The controversy started last year when Michigan’s Natural Resources Commission approved of a wolf hunt in the Upper Peninsula, where residents say that the predators have become a problem. The state’s Department of Natural Resources agreed, and opened an inaugural hunt that ended with 23 wolves harvested. Although biologists say that the hunt is not likely to have an effect on the species’s overall population, which is believed to be upward of 630 in the Upper Peninsula, organizations like KMWP and the Humane Society of the United States widely opposed the hunt, calling it dangerous to an already vulnerable species. KMWP attempted to halt last year’s hunt with a referendum, but was thwarted when new legislation was passed to grant the Natural Resources Commission authority to designate game species, a power previously reserved to only legislators.
“That bill was deliberately introduced and passed to scuttle our first referendum effort to remove wolves from the valid species list for hunting,” Fritz said at the time. ”We just want Michigan voters to be able to have a say in protecting wildlife, and that was taken away from them. They’re going to go out there, collect signatures, and get their voice back.”
Fritz’s organization campaigned for two separate petitions—amassing nearly 400,000 signatures—for inclusion in the November ballot. If voters decide to support both referendums, Michigan’s upcoming wolf hunt could be halted. However, hunters and conservationists supporting the hunt responded with their own petition, gathering 374,000 signatures for the Scientific Fish and Wildlife Conservation Act. In addition to protecting the Natural Resources Commission’s authority to designate game species, the act will also allocate $1 million in rapid response funding to fight Asian carp and provide free hunting and fishing license for active military members. The organization that spearheaded the petition, Citizens for Professional Wildlife Management (CPWM), blamed KMWP for throwing money into advertising campaigns that misled voters.
“Without this citizen-initiated legislation, fish and game decisions made by our state’s professional wildlife biologists will be subject to endless referendums run by out-of-state activists,” said Merle Shepard, former Safari Club International President and current CPWM chairman.
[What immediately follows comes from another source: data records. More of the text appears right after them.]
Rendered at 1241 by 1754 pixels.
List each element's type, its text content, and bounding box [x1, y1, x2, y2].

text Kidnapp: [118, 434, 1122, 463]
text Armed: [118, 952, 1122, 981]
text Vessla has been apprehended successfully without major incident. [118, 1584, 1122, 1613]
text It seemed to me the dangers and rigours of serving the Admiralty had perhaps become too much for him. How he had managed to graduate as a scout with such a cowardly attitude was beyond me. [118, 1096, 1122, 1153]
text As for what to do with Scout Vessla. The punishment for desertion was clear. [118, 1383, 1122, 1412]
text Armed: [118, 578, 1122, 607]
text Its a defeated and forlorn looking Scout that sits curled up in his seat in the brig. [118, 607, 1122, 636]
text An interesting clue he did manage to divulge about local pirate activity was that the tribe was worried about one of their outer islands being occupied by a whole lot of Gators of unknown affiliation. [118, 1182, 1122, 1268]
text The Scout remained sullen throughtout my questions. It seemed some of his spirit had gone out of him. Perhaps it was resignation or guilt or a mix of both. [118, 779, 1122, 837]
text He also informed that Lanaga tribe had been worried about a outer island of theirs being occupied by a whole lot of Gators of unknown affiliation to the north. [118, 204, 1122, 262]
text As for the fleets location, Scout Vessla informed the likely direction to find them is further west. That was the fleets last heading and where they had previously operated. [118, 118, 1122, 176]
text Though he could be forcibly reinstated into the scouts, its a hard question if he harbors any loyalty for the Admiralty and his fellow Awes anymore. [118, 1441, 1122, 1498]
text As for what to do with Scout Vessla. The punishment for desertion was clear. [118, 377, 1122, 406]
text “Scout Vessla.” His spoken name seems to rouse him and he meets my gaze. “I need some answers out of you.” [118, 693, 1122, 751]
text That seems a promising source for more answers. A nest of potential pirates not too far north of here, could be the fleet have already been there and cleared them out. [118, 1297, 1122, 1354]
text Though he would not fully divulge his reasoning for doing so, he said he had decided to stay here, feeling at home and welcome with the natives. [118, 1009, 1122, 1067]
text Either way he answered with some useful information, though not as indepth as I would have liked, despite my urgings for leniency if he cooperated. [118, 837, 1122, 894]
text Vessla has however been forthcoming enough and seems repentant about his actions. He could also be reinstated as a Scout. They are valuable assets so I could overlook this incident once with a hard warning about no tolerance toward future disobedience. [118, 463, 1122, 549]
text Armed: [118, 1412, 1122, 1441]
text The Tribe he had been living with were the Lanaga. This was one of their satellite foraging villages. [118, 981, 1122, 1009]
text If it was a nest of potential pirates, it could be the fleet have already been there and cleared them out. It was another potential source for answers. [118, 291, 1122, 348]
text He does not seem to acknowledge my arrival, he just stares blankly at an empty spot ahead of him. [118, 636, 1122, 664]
Critics of KMWP say that the ultimate goal of the animal advocacy group is to ban hunting in Michigan, rather than just that of the wolf season. KMWP supporters respond back by calling the Scientific Fish and Wildlife Conservation Act an underhanded move to block the referendums. The passage of the act this week will not end the fight over Michigan’s wolf hunt just yet however. Voters can still support the referendums in November, closing the season until next year. At that point the Scientific Fish and Wildlife Conservation Act will take effect and the hunt reinstated for 2015.
“We are very thankful to the legislators who voted for sound science, the voters who signed the petition, the organizations who supported it, and the tireless volunteers who collected the signatures of almost 300,000 registered Michigan voters,” said Dan Eichinger, executive director for Michigan United Conservation Clubs. “This is an important step to protecting the rights to hunt, fish and trap in Michigan from radical animal rights organizations.”